# WHAT THE EXERCISE ASKS
Go through the following data and transcribe exactly the stretch of lines from the one holding "toy robot [388,259,410,310] -> none" to the one holding "blue tray [279,475,395,566]", both included.

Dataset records
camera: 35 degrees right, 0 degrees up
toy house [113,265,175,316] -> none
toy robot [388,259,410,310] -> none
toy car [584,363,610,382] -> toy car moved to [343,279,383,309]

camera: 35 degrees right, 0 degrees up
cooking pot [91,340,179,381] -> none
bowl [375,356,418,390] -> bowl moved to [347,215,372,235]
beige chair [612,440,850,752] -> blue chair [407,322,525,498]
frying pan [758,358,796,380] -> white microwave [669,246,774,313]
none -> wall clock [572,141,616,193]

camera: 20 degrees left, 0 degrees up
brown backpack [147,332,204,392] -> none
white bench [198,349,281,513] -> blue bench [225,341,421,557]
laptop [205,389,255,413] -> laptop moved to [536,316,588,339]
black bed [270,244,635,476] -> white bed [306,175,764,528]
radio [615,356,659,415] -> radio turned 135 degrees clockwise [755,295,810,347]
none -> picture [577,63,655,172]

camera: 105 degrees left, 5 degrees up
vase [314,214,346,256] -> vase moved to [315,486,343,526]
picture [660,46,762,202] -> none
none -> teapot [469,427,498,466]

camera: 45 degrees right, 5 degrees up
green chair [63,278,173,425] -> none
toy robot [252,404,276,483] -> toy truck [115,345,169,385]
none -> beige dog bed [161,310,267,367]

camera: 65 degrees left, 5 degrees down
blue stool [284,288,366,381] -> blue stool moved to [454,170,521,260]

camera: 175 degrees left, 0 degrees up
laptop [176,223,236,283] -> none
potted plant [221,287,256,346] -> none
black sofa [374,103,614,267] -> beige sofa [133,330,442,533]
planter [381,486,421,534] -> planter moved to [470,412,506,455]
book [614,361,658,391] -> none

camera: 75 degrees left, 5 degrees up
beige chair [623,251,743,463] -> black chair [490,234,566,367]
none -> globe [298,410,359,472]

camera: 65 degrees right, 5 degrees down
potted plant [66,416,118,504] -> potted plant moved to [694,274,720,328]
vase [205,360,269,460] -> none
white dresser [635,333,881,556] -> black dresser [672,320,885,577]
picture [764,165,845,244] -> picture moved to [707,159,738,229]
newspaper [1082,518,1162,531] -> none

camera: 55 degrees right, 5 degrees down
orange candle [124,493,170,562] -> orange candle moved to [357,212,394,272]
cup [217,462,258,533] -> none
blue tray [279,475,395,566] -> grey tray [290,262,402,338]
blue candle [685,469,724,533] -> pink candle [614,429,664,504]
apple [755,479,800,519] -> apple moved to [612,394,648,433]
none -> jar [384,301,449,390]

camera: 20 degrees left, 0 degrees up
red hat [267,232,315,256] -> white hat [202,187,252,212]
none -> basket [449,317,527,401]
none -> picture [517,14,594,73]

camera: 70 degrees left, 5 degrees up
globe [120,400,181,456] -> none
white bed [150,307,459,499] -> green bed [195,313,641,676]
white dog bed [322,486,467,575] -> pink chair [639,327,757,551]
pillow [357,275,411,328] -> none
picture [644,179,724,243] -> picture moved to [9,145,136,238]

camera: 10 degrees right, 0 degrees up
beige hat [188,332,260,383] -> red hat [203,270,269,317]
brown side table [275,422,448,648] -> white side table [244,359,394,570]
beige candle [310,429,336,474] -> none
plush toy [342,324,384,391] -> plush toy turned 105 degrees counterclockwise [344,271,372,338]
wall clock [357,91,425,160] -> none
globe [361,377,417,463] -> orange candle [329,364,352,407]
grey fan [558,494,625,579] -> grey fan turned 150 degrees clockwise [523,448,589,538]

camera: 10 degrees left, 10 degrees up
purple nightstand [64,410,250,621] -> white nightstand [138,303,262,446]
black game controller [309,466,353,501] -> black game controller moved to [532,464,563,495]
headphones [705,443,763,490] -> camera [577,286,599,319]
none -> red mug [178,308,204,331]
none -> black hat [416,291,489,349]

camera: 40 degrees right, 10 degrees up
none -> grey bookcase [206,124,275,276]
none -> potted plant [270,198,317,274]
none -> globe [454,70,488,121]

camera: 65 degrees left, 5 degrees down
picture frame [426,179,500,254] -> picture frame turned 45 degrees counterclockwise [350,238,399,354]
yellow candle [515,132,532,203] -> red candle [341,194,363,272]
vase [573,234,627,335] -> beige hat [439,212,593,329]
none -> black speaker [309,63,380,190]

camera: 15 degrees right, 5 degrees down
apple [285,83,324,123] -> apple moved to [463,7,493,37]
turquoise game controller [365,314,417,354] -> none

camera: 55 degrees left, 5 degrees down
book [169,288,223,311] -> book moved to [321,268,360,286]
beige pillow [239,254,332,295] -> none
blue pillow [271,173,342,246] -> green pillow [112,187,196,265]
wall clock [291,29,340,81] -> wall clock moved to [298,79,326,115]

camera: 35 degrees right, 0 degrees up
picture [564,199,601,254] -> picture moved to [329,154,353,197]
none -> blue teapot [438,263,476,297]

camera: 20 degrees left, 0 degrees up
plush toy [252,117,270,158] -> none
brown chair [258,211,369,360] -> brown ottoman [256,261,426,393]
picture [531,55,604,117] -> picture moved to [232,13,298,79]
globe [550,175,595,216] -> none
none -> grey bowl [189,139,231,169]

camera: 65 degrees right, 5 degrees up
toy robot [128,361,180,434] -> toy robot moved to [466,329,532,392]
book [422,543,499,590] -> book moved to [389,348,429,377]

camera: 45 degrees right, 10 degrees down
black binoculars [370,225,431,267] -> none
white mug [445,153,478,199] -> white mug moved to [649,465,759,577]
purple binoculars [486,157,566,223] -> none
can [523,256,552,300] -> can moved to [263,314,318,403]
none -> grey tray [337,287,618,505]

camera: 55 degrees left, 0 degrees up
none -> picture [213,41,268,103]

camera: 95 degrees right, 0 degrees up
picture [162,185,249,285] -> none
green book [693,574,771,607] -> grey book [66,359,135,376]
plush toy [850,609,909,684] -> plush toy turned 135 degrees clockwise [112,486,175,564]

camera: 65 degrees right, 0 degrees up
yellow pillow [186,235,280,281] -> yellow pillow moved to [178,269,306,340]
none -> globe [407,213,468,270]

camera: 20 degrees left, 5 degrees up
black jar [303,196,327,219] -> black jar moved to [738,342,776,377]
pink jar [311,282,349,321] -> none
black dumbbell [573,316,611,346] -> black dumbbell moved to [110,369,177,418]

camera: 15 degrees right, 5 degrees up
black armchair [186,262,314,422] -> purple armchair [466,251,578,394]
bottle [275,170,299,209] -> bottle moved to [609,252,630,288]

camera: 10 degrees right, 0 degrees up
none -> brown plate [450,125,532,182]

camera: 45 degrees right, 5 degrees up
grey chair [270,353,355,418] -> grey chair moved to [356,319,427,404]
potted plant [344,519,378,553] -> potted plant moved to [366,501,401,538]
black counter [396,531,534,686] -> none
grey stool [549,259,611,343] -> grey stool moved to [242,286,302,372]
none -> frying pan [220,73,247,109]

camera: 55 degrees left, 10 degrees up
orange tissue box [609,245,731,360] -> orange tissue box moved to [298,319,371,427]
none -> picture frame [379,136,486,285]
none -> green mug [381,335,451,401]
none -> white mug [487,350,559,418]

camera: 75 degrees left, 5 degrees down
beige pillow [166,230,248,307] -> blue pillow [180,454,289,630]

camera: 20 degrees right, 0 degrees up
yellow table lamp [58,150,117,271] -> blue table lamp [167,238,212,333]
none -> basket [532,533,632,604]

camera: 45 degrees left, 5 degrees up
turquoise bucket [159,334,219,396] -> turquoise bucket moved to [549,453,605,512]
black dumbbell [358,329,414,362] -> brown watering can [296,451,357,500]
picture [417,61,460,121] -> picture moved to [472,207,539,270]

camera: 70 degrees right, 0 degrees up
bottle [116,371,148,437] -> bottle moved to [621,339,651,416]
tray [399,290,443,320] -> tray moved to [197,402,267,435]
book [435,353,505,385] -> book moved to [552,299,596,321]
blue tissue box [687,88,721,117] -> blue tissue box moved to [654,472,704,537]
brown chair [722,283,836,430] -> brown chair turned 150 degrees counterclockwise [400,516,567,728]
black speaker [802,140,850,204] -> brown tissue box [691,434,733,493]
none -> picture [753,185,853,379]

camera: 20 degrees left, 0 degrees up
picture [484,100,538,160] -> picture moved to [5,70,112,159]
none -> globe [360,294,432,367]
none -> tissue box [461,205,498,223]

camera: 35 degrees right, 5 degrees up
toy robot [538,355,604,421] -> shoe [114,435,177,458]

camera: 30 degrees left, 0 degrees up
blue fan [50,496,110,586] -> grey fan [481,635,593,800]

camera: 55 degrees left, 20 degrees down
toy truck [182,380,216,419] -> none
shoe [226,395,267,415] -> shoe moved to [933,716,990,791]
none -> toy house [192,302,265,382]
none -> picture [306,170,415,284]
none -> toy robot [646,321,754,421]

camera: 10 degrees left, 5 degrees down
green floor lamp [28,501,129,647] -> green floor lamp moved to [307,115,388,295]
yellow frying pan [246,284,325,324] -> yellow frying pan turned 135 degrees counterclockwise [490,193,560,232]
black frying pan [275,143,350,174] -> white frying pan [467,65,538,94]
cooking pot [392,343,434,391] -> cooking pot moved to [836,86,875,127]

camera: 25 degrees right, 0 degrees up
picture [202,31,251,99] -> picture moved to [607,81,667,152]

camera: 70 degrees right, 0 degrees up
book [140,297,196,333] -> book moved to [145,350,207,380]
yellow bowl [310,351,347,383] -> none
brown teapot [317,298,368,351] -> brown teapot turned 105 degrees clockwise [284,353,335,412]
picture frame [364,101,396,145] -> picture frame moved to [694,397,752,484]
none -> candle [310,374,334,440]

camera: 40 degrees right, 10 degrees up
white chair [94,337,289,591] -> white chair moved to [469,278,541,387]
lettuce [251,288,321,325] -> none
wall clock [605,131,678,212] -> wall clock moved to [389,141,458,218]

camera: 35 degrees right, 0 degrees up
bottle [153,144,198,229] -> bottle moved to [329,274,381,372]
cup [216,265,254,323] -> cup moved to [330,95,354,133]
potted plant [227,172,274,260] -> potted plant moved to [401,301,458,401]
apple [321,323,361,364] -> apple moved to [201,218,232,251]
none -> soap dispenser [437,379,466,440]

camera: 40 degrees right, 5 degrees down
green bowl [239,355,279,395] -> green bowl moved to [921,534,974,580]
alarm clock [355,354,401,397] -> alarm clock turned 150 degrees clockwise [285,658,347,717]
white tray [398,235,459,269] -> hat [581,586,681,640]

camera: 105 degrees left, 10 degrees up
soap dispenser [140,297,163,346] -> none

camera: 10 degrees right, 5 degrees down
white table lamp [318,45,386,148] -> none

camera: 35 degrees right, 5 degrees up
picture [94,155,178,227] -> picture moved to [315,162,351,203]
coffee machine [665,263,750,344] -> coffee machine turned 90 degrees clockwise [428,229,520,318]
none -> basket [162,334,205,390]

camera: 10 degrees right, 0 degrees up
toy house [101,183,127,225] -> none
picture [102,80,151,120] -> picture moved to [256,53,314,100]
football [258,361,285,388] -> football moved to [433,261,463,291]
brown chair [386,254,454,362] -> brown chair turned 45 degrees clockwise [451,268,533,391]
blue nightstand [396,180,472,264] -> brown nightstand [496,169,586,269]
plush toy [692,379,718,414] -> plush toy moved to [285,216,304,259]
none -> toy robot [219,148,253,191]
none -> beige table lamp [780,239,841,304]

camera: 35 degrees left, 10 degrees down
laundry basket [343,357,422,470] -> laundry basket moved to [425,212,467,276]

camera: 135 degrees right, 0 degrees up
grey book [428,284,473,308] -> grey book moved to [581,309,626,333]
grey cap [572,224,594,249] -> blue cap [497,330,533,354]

# RESPONSE FOR THIS EXERCISE
toy robot [388,259,410,310] -> none
toy car [584,363,610,382] -> toy car moved to [343,279,383,309]

camera: 35 degrees right, 0 degrees up
cooking pot [91,340,179,381] -> none
bowl [375,356,418,390] -> bowl moved to [347,215,372,235]
beige chair [612,440,850,752] -> blue chair [407,322,525,498]
frying pan [758,358,796,380] -> white microwave [669,246,774,313]
none -> wall clock [572,141,616,193]

camera: 20 degrees left, 0 degrees up
brown backpack [147,332,204,392] -> none
white bench [198,349,281,513] -> blue bench [225,341,421,557]
laptop [205,389,255,413] -> laptop moved to [536,316,588,339]
black bed [270,244,635,476] -> white bed [306,175,764,528]
radio [615,356,659,415] -> radio turned 135 degrees clockwise [755,295,810,347]
none -> picture [577,63,655,172]

camera: 105 degrees left, 5 degrees up
vase [314,214,346,256] -> vase moved to [315,486,343,526]
picture [660,46,762,202] -> none
none -> teapot [469,427,498,466]

camera: 45 degrees right, 5 degrees up
green chair [63,278,173,425] -> none
toy robot [252,404,276,483] -> toy truck [115,345,169,385]
none -> beige dog bed [161,310,267,367]

camera: 65 degrees left, 5 degrees down
blue stool [284,288,366,381] -> blue stool moved to [454,170,521,260]

camera: 175 degrees left, 0 degrees up
laptop [176,223,236,283] -> none
potted plant [221,287,256,346] -> none
black sofa [374,103,614,267] -> beige sofa [133,330,442,533]
planter [381,486,421,534] -> planter moved to [470,412,506,455]
book [614,361,658,391] -> none

camera: 75 degrees left, 5 degrees up
beige chair [623,251,743,463] -> black chair [490,234,566,367]
none -> globe [298,410,359,472]

camera: 65 degrees right, 5 degrees down
potted plant [66,416,118,504] -> potted plant moved to [694,274,720,328]
vase [205,360,269,460] -> none
white dresser [635,333,881,556] -> black dresser [672,320,885,577]
picture [764,165,845,244] -> picture moved to [707,159,738,229]
newspaper [1082,518,1162,531] -> none

camera: 55 degrees right, 5 degrees down
orange candle [124,493,170,562] -> orange candle moved to [357,212,394,272]
cup [217,462,258,533] -> none
blue tray [279,475,395,566] -> grey tray [290,262,402,338]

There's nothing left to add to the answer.